BUDAPEST, Hungary – Large populations, geographic disparities and legacy infrastructure problems can derail national health IT projects. Estonia suffers from none of these factors.

The Baltic state implemented a national EHR in 2009 at a cost equivalent to €7.50 (roughly $10 USD) per citizen.

Madis Tiik, CEO of the Estonian E-Health Foundation, who managed the project, described the short path to a fully integrated EHR network currently used by 47 pecent of the country’s residents.

Launched in 2009, the EHR is built on Estonia’s X-Roads network, Tiik told attendees of eHealth Week 2011. X-Roads is a secure gateway service architecture that hosts 3,000 e-services available to Estonian citizens. In January 2010, the eHealth Foundation launched a companion health insurance system for claims, reimbursement and prescription management.
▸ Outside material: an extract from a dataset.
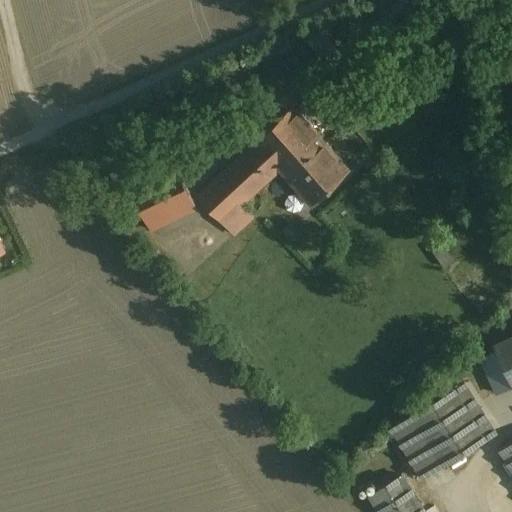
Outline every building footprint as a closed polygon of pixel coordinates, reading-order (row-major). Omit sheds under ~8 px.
[(317,54),(333,43),(321,25),(305,35),(317,54)] [(293,106),(255,140),(280,167),(311,203),(350,168),(293,106)] [(238,203),(280,167),(255,140),(196,192),(230,231),(248,215),(238,203)] [(198,208),(169,148),(111,174),(125,204),(138,200),(152,229),(198,208)] [(511,385),(511,336),(494,346),(497,348),(479,356),(497,393),(511,385)] [(464,387),(395,431),(424,477),(493,434),(464,387)] [(511,442),(503,448),(511,462),(511,442)] [(425,511),(404,478),(372,498),(381,511),(425,511)]
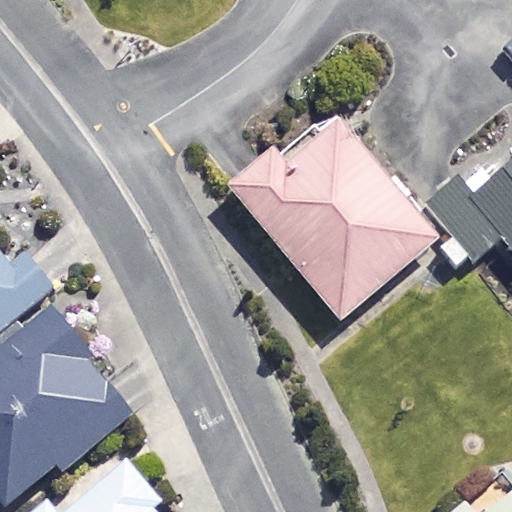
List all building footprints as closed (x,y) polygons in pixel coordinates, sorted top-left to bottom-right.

“In many countries, I have seen that the task is to integrate the healthcare system,” said Tiik. “There is also the concept of the personal health record. In Estonia, we decided that all this functionality will be in our national EHR.”

All end-users of Estonia’s EHR system can access their full personal health records. There’s nothing a physician can see that a patient cannot. And with nearly half the country’s residents using the system within two years of its launch, the project appears viable for the long term.